Apple isn't serious about AI and needs to figure their AI story out. Every other big tech company is doing something about it.

kamranjon · on May 3, 2025

They're basically second place behind NVIDIA for model inference performance and often the only game in town for the average person if you're trying to run larger models that wont fit in the 16 or 24gb of memory available in top-shelf NVIDIA offerings.

I wouldn't say Apple isn't serious about AI, they had the forethought to build the shared memory architecture with the insane memory bandwidth needed for these types of tasks, while at the same time designing neural cores specifically for small on-device models needed for future apps.

I'd say Apple is currently ahead of NVIDIA in just sheer memory available - which for doing training and inference on large models, it's kinda crucial, at least right now. NVIDIA seems to be purposefully limiting the memory available in their consumers cards which is pretty short sighted I think.
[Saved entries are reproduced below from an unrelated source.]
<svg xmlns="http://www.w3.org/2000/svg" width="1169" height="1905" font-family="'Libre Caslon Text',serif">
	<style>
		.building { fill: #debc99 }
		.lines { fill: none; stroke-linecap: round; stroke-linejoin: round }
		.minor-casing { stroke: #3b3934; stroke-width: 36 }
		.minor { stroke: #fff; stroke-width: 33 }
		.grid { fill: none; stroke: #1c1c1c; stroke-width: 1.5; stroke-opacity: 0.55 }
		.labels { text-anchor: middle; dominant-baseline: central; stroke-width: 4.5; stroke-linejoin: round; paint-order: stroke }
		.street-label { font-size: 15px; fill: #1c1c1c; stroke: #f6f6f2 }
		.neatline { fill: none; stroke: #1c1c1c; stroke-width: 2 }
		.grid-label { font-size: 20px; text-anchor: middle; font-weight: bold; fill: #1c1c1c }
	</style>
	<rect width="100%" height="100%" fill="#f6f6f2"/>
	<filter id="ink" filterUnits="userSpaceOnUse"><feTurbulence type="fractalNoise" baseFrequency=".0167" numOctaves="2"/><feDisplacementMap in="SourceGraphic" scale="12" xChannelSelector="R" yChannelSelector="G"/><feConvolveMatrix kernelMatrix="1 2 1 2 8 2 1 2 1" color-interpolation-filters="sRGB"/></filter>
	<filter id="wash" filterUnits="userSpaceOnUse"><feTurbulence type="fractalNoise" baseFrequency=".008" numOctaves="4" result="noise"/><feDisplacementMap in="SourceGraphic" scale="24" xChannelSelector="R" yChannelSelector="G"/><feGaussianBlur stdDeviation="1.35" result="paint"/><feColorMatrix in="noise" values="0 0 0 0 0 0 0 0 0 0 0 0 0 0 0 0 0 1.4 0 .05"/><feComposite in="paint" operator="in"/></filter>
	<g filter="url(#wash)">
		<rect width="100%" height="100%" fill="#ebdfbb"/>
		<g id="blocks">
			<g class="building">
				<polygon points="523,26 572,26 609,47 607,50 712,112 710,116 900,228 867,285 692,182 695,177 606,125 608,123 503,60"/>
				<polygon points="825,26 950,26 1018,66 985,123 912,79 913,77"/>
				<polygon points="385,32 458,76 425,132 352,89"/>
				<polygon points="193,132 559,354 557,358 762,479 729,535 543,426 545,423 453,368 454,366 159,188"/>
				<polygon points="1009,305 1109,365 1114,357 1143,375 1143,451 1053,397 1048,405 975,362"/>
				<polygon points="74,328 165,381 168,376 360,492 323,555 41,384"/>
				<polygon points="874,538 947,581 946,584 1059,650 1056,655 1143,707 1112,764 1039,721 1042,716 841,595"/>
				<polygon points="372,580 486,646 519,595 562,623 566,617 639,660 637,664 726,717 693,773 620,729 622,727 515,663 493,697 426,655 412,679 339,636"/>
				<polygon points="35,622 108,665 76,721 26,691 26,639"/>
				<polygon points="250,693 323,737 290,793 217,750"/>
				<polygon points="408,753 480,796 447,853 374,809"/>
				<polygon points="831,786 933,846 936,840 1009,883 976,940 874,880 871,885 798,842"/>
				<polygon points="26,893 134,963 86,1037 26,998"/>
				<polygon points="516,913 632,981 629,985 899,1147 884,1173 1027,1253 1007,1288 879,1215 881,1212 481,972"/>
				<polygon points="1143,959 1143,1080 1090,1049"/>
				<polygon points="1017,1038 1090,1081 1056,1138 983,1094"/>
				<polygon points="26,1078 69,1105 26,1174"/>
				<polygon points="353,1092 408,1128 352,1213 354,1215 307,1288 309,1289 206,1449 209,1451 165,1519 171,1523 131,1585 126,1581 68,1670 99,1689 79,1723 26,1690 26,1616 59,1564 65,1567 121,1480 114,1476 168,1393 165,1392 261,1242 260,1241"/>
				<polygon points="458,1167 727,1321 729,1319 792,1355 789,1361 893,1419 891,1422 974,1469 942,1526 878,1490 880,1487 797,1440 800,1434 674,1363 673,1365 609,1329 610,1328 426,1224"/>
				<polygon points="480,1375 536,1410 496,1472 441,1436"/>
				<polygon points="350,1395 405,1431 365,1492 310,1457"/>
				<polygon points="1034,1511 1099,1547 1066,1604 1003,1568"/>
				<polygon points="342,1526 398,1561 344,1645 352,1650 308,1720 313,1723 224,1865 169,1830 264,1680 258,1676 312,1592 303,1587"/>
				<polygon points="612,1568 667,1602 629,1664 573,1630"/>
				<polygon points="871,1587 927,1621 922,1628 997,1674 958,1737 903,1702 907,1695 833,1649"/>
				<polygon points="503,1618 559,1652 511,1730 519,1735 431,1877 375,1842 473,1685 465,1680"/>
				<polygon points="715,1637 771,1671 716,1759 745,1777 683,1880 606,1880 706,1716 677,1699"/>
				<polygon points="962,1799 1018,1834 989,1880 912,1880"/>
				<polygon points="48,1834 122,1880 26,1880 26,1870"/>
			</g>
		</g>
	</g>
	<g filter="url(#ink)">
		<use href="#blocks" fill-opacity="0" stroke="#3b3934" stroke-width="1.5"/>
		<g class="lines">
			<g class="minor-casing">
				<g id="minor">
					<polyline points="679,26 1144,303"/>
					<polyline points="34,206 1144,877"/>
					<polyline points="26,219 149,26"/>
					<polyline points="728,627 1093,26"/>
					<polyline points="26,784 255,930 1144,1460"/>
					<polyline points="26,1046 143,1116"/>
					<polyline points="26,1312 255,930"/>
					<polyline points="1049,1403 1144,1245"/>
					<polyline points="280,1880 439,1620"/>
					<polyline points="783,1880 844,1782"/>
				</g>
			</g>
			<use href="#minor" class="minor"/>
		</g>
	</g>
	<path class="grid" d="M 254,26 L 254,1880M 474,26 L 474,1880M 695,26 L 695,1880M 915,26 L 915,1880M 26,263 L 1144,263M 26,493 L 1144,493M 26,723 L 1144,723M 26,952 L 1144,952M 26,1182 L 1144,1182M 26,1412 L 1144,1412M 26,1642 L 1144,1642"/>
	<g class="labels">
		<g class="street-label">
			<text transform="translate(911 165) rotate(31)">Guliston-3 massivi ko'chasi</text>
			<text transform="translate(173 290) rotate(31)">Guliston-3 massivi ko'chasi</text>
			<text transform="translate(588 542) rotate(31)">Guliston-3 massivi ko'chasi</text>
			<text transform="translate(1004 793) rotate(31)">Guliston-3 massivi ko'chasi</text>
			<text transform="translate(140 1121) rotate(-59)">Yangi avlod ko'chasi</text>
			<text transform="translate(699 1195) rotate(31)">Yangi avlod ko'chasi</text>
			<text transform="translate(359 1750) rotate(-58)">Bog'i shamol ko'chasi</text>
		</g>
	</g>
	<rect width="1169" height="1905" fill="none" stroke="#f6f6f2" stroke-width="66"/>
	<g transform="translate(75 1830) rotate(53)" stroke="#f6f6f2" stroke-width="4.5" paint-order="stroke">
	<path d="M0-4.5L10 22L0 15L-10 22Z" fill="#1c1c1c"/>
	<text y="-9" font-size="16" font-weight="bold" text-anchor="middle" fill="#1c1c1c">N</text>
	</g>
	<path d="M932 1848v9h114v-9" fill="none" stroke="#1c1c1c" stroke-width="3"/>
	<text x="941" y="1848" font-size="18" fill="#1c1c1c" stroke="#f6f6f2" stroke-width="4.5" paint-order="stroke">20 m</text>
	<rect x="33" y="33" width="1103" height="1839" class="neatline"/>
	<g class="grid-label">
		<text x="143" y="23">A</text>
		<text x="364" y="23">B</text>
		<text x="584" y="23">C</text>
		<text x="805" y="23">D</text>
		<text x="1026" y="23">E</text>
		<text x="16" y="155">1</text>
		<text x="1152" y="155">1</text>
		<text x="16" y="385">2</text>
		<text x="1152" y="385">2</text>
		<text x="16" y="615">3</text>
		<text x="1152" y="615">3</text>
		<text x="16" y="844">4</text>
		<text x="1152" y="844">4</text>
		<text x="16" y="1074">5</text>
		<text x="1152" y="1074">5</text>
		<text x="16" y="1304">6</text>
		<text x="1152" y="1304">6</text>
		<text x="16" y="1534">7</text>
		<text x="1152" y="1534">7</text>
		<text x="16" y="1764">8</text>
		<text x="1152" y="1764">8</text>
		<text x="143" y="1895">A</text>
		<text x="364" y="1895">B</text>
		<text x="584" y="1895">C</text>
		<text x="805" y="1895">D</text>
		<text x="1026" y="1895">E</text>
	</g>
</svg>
balnazzar · on May 3, 2025

Not true. It performs 20-30% better than a RTX A6000 (I have both). Except it has more than 10 times the VRAM. For a comparison with newer Nvidia cards, benchmarks say it does substantially better than a 5070ti, a bit better than a 4080, and a bit worse than a 5080. But once again, it got 30 times the vram amount of the mentioned cards, which for AI workloads are just expensive toys due to lack of vram indeed.

voidspark · on May 3, 2025

Not for inferencing. M3 Ultra runs big LLMs twice as fast as RTX 5090.

https://creativestrategies.com/mac-studio-m3-ultra-ai-workst...

RTX 5090 only has 32GB RAM. M3 Ultra has up to 512 GB with 819 GB/sec bandwidth. It can run models that will not fit on an RTX card.

EDIT: Benchmark may not be properly utilizing the 5090. But the M3 Ultra is way more capable than an entry level RTX card at LLM inferencing.

Spooky23 · on May 3, 2025

My little $599 Mac Mini does inference about 15-20% slower than a 5070 in my kids’ gaming rig. They cost about the same, and I got a free computer.

Nvidia makes an incredible product, but apples different market segmentation strategy might make it a real player in the long run.

balnazzar · on May 3, 2025

It can run models that cannot fit on TEN rtx 5090s (yes, it can run DeepSeek V3/R1, quantized at 4 bit, at a honest 18-19 tok/s, and that's a model you cannot fit into 10 5090s..).

voidspark · on May 3, 2025

Right, that's the $9500 Mac Studio with 512GB RAM and 80-core GPU.

16x the RAM of RTX 5090.

There are two versions of the M3 Ultra

28-core CPU, 60-core GPU

32-core CPU, 80-core GPU

Both have a 32-core Neural Engine.

briandear · on May 3, 2025

Can we stop with the derisive “fanboy” nonsense? Most people don’t say “FOSS” fanboy or Linux “fanboy” — but plenty of people here are exactly that. It’s a bit insulting to people that like and appreciate Mac hardware; just because you might not like it doesn’t mean you have to be so dismissive. And that Mac Studio is a very impressive computer — but it’s usually the ones that have never used on that seem to have to most opinions about them.